Keeping your childlike sense of wonder and boundless optimism into adulthood can be a tall order, especially when, like Frank Walker (George Clooney), you have good reason to discard it favour of well-worn cynicism and paranoid distrust.
But as the Brad Bird-directed Tomorrowland reminds us over and over in the best of all possible ways – the film draws its inspiration and title from, of all places, a retro-futuristic part of the Disney theme park – we all have a choice throughout our lives to either feed the hope and the light or let the darkness and despair have their day.
No prizes for guessing on which side Tomorrowland emphatically comes down.
While that might make the Damon Lindelof and Brad Bird-penned movie seems a tad cheesy and gee-whiz for modern tastes, accustomed as we are to wearing cynicism with a capital “C” as something of a badge of honour, there is something utterly beguiling about surrendering yourself to the idea there is still a place for idealism and unblinking optimism in today’s climate change and war-wearied world.
It may not always play out as you’d expect – life rarely does that anyway even at its best so that shouldn’t be a deterrent – but that doesn’t mean you should abandon the effort, a lesson plucky, endlessly hopeful tech wunderkind and would-be astronaut Casey Newton (an appealingly gung-ho Britt Robertson) teaches a hermit-like Frank after their begrudging first meeting.
You see, Frank was once like Casey – wide-eyed, wonder-filled, an inventor of jet packs and proponent of the benefits of scientific endeavour in defiance of a farmer father who refused to acknowledge either activity as worthy of any time and effort, who found himself invited by the never-aging Athena (Raffey Cassidy), like Casey, into the rarefied confines of Tomorrowland, a soaring glass-and-steel housed gathering of all the world’s best scientific and artistic minds.

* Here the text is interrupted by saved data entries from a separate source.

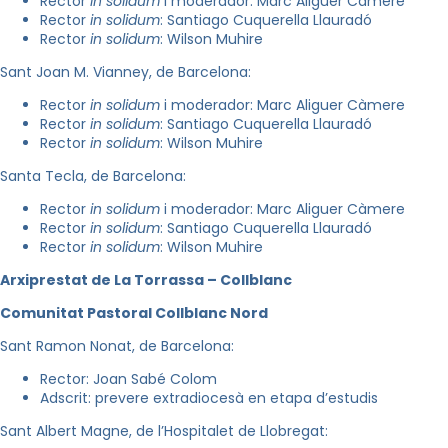
Rector
in solidum
i moderador: Marc Aliguer Càmere
Rector
in solidum
: Santiago Cuquerella Llauradó
Rector
in solidum
: Wilson Muhire
Sant Joan M. Vianney, de Barcelona:
Rector
in solidum
i moderador: Marc Aliguer Càmere
Rector
in solidum
: Santiago Cuquerella Llauradó
Rector
in solidum
: Wilson Muhire
Santa Tecla, de Barcelona:
Rector
in solidum
i moderador: Marc Aliguer Càmere
Rector
in solidum
: Santiago Cuquerella Llauradó
Rector
in solidum
: Wilson Muhire
Arxiprestat de La Torrassa – Collblanc
Comunitat Pastoral Collblanc Nord
Sant Ramon Nonat, de Barcelona:
Rector: Joan Sabé Colom
Adscrit: prevere extradiocesà en etapa d’estudis
Sant Albert Magne, de l’Hospitalet de Llobregat:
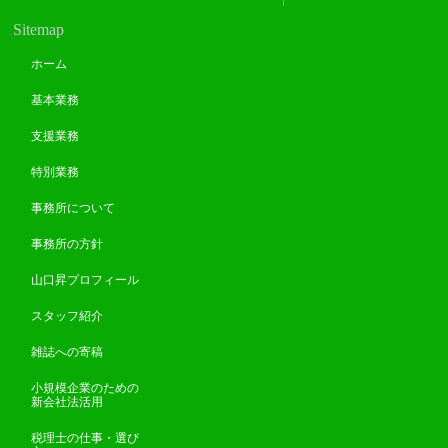
Sitemap
ホーム
基本業務
支援業務
特別業務
事務所について
事務所の方針
山口昇プロフィール
スタッフ紹介
雑誌への寄稿
小規模企業のための
新会社法活用
税理士の仕事・選び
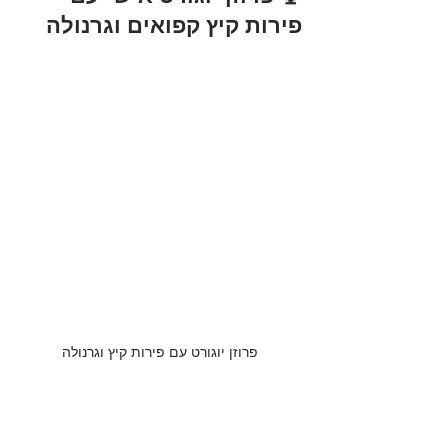
פירות קיץ קפואים וגרנולה
פרוזן יוגורט עם פירות קיץ וגרנולה
תיאור קצר
טבליית פרוזן יוגורט של סחוט פוגשת תותים, 
מנגו ואוכמניות קפואים + גרנולה פריכה = 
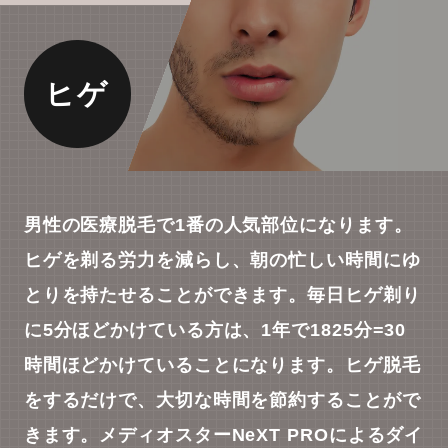
ヒゲ
男性の医療脱毛で1番の人気部位になります。
ヒゲを剃る労力を減らし、朝の忙しい時間にゆ
とりを持たせることができます。毎日ヒゲ剃り
に5分ほどかけている方は、1年で1825分=30
時間ほどかけていることになります。ヒゲ脱毛
をするだけで、大切な時間を節約することがで
きます。メディオスターNeXT PROによるダイ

Tucked happily away in an alternate dimension, connected to Earth via portals but most assuredly not a part of it, thanks to the rather elitist worldview of its leader Governor David Nix (Hugh Laurie), Tomorrowland is the distillation of every vision any of us have ever had about what a city of the future might look like.
Drawing heavily on the Jules Verne retro-futuristic stylings embraced by countless dreamers in the ’50s and ’60s, the city is all soaring luminous skyscrapers, trackless monorails, flying cars and spaceships and dubious fashion choices – in short, it resembles in glorious detail pretty much everything anyone of a certain age imagined the future would look like.
It fairly glows with the optimistic outlook that powers it, the idea that a fusion of scientific progress, artistic expression and a firm belief in the innate will of humanity to not simply save but better itself, can avert the apocalyptic destination we all seem intent on reaching as quickly, and messily, as possible.
But for all its noble intent, it is a human creation and as such prone to the frailties and flaws of the human condition, and so when Frank dares to question some less than appealing possible repercussions of Tomorrowland‘s holier-than-thou approach he is banished, an outcast from this erstwhile bastion of hope until Casey, bolstered by a supportive upbringing with dad Eddie (Tim McGraw), comes along to shake things up, and hopefully, set things right.
It’s a fairly ambitious undertaking to fold a girls own adventure into a save the world narrative but Bird and Lindelof pull it off with aplomb, infusing the film with a sense that anything and everything is possible if you can just believe.
It is reminiscent of the Disney films of the ’60s and ’70s, which screened both in theatres and on The Wonderful World of Disney on TV, which fairly surged with the appealingly joyous notion that there was nothing at all wrong with rampant idealism and the whizbang go-get-’em mindset needed to bring it to life.
Helped along by a cast that wears their characters well, and a storyline that embraces wonder, darkness, existential angst – yes there is a great deal of that but it fits in nicely, a real triumph given the full speed, Pollyanna-ish nature of much of the film – and guileless positive self-belief, Tomorrowland manages to have its fun adventuring and message-delivering too, not always an easy balance to maintain in any movie.
Granted, it does darken in the climactic second half, and stumbles a little over a slightly-convoluted, over-articulated explanation for the currently parlous state of the world that reeks of precious message-posturing, but by and large the film emerges with its heady sense of idealism intact, it’s endlessly optimistic, forward-looking head held high.
Tomorowland is one of those remarkable original films out the moment, a rarity in a sea of sequels, prequels and existing property spinoffs, that manages to be both blissfully entertaining and deeply thoughtful, a giddily happy throwback to an age when everyone really believed the world could be a better place.
After watching the film, you’ll likely be inclined to agree with them.